Rouler en VAE a donc convaincu les répondants qu’ielles en étaient capables, que la distance n’était pas si déraisonnable, que les dénivelés n’étaient pas insurmontables, et qu’en plus, ielles n’étaient pas obligés d’adopter un équipement contraignant (un soulagement pour les anciens conducteurs de deux-roues motorisés), et qu’en plus, pédaler les rendait heureux.sesIelles ont donc, au bout de quelques mois ou de quelques années en VAE, décidé d’acheter un vélo sans assistance pour effectuer leurs trajets.

Pourquoi passer au vélo « musculaire » ?

Pour la majorité des répondant.e.s, le poids du VAE finit par être décourageant. Manutentionner quotidiennement un engin qui pèse plus de 22 kgs, se sentir frustré parce que l’assistance se coupe à 25km/h finissent par donner l’envie d’un vélo plus léger.

Un vélo moins contraignant également. Comme le soulignent les cyclistes, en VAE, on est « enchainé.e » à sa batterie, on se retrouve à chercher la prise électrique comme en voiture la prochaine station essence, afin de ne pas se retrouver à court de batterie. L’obsolescence des modèles et la perte d’autonomie des batteries pèsent aussi sur les trajets et le budget des répondants. Certaine.e.s ont fait leurs calculs et ont conclu que pour le prix de remplacement d’une batterie, ielles pouvaient s’acheter un très beau vélo sans assistance.

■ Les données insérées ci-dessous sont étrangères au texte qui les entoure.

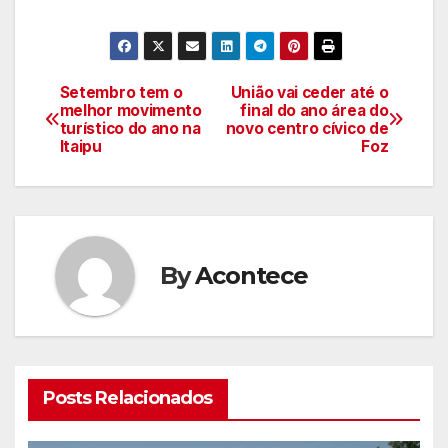
Setembro tem o
União vai ceder até o
Navegação
melhor movimento
final do ano área do
turístico do ano na
novo centro cívico de
de
Itaipu
Foz
artigos
By
Acontece
Posts Relacionados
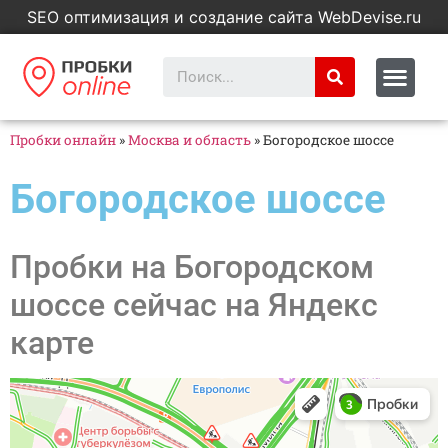
SEO оптимизация и создание сайта WebDevise.ru
Пробки онлайн
»
Москва и область
»
Богородское шоссе
Богородское шоссе
Пробки на Богородском
шоссе сейчас на Яндекс
карте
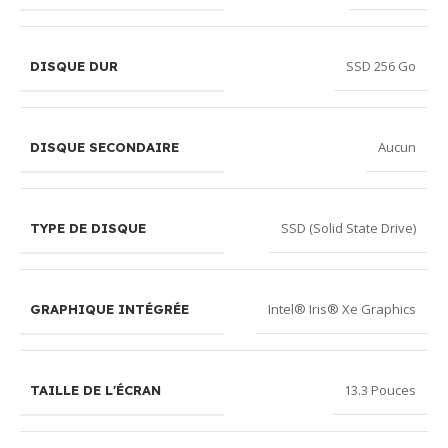
SSD 256 Go
DISQUE DUR
Aucun
DISQUE SECONDAIRE
SSD (Solid State Drive)
TYPE DE DISQUE
Intel® Iris® Xe Graphics
GRAPHIQUE INTÉGRÉE
13.3 Pouces
TAILLE DE L'ÉCRAN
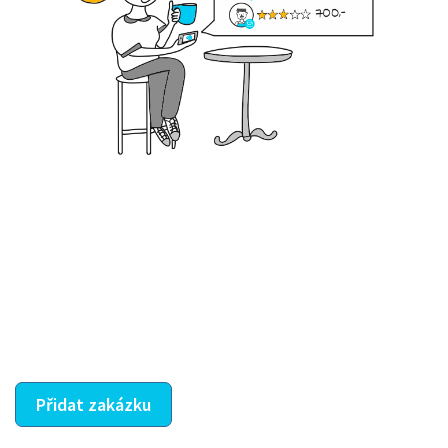
Krok III. - Hodnocení
Vybraný šikula vaše zadání po domluvě a v souladu s
jeho nabídkou vyřeší. Po splnění úkolu mu náleží
dohodnutá odměna. Zda proběhlo vše jak mělo, se
ostatní dozví z vašeho vzájemného hodnocení. A
máte vyřešeno :-)
Přidat zakázku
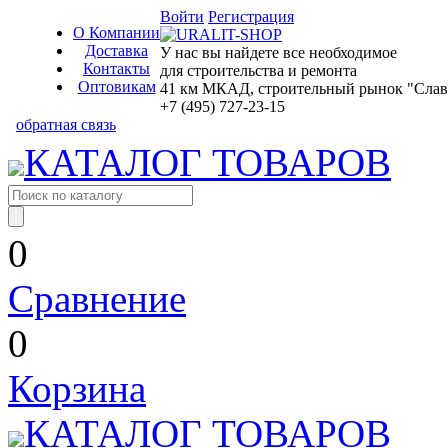
Войти
Регистрация
О Компании
Доставка
У нас вы найдете все необходимое
Контакты
для строительства и ремонта
Оптовикам
41 км МКАД, строительный рынок "Славян
+7 (495) 727-23-15
обратная связь
КАТАЛОГ ТОВАРОВ
0
Сравнение
0
Корзина
КАТАЛОГ ТОВАРОВ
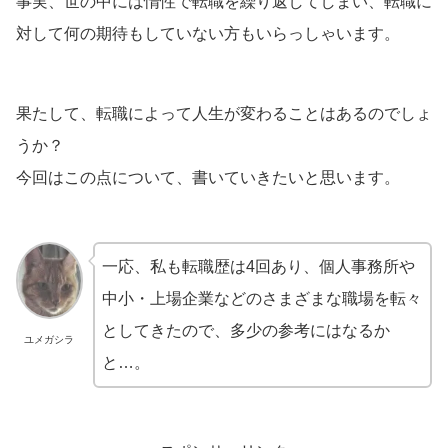
事実、世の中には惰性で転職を繰り返してしまい、転職に
対して何の期待もしていない方もいらっしゃいます。
果たして、転職によって人生が変わることはあるのでしょ
うか？
今回はこの点について、書いていきたいと思います。
一応、私も転職歴は4回あり、個人事務所や
中小・上場企業などのさまざまな職場を転々
としてきたので、多少の参考にはなるか
ユメガシラ
と…。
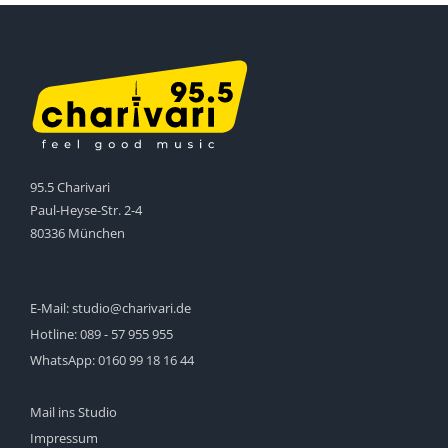
95.5 Charivari
Paul-Heyse-Str. 2-4
80336 München
E-Mail:
studio@charivari.de
Hotline:
089 - 57 955 955
WhatsApp:
0160 99 18 16 44
Mail ins Studio
Impressum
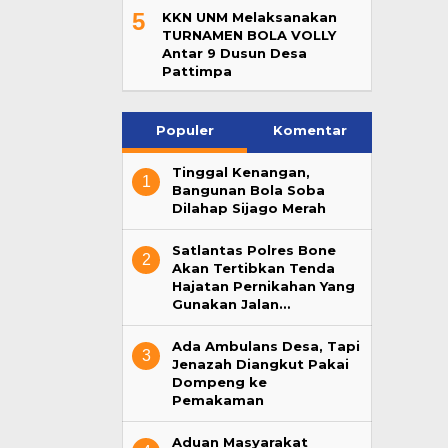
5
KKN UNM Melaksanakan
TURNAMEN BOLA VOLLY
Antar 9 Dusun Desa
Pattimpa
Populer
Komentar
Tinggal Kenangan,
1
Bangunan Bola Soba
Dilahap Sijago Merah
Satlantas Polres Bone
2
Akan Tertibkan Tenda
Hajatan Pernikahan Yang
Gunakan Jalan…
Ada Ambulans Desa, Tapi
3
Jenazah Diangkut Pakai
Dompeng ke
Pemakaman
Aduan Masyarakat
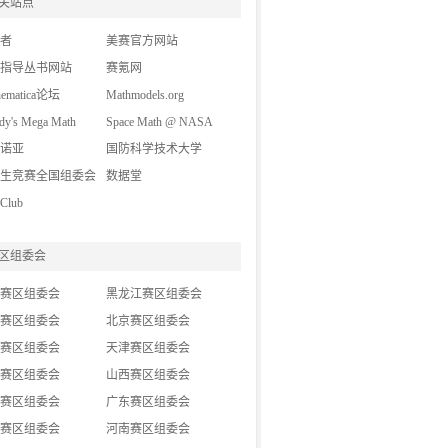
关站点
图书教材
(16)
者
媒体报道
美赛官方网站
(1)
指导丛书网站
精华转载
赛氪网
(7)
hematica论坛
Mathmodels.org
y's Mega Math
Space Math @ NASA
lenge (A Contest for
诺亚
国防科学技术大学
 School Students)
生竞赛全国组委会
数据堂
lub
区组委会
赛区组委会
黑龙江赛区组委会
赛区组委会
北京赛区组委会
赛区组委会
天津赛区组委会
赛区组委会
山西赛区组委会
赛区组委会
广东赛区组委会
赛区组委会
河南赛区组委会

Le VAE leur ayant permis de retrouver confiance en elleux, d’être en meilleure condition physique, ielles coupent souvent l’assistance, ou roulent en mode économique. Ielles se rendent compte qu’ils font de plus en plus de trajet en vélo « sec » et finissent tout naturellement par envisager d’acheter un « vrai » vélo.

L’envie d’avoir un beau vélo, fin, léger, dynamique, esthétique, souvent plus attrayant que le VAE que nombreux.ses jugent laids et/ou peu valorisant pour l’estime de soi.

S’acheter un vélo sec, c’est l’opportunité de vraiment se faire plaisir, quitte à choisir un modèle carrément tape à l’œil, dans des matériaux nobles comme l’acier ou le carbone, d’occasion avec le charme de l’ancien tout en s’offrant une belle sellerie, avec une transmission performante pour compenser l’absence d’assistance, bref, un vrai cadeau, alors que le VAE avait surtout été choisi pour sa fiabilité ou sa robustesse.

Puisqu’on a déjà dépensé en moyenne 1500€ pour son vélo à assistance électrique, on n’hésite plus à investir en moyenne 900€, accessoires inclus, pour son vélo musculaire.

On passe alors du vélo utilitaire au vélo plaisir.

 

Je laisse les derniers mots de cet article à quelqu’un dont le témoignage m’a beaucoup touché.

« Le besoin d’un vélo normal est arrivé à une période de ma vie très difficile, j’ai ressenti le besoin de me dépenser, de rouler fort pour évacuer ma douleur et mon chagrin. J’ai sué, j’ai souffert, mais c’était essentiel pour la sérénité de l’esprit.

Le vélo est bien plus qu’un moyen de transport, il est magique. »

Je vous souhaite donc de commencer par un peu de magie électrique, pour les moins rassuré.es d’entre vous. Le reste viendra avec le temps, mais toujours avec joie.